About this task - Please output the following lines word for word, leaving out the pictures.
[[ Data section open ]]
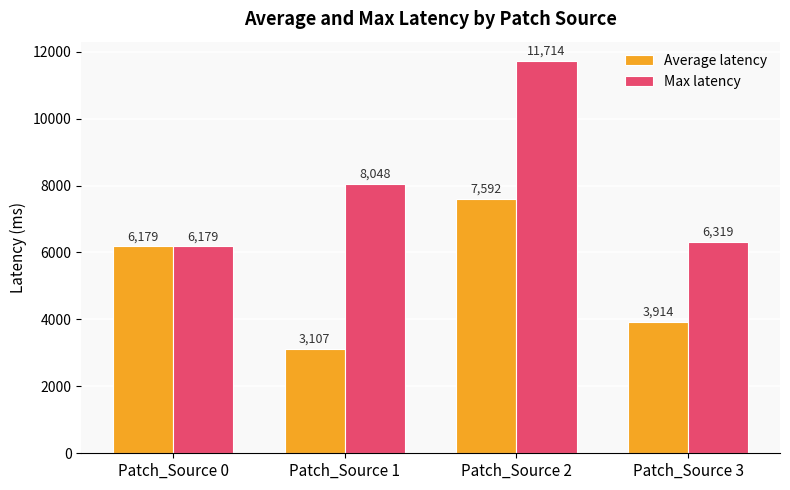

Reading right to left, list all the values displayed in this chart.

Average latency: 3914	7592	3107	6179
Max latency: 6319	11714	8048	6179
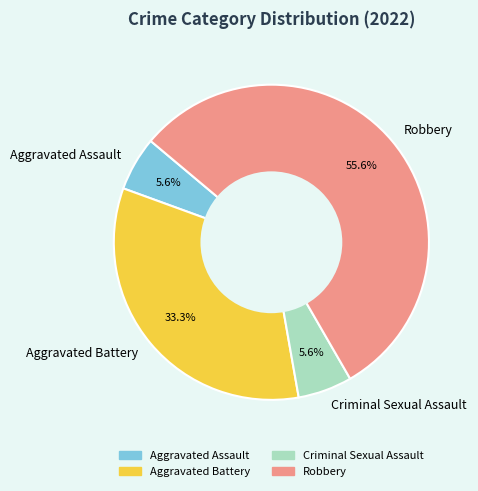

What is the total percentage of Robbery and Criminal Sexual Assault?

61.1%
[[ Data section closed ]]
Result -
Reading right to left, list all the values displayed in this chart.

Average latency: 3914	7592	3107	6179
Max latency: 6319	11714	8048	6179

What is the total percentage of Robbery and Criminal Sexual Assault?

61.1%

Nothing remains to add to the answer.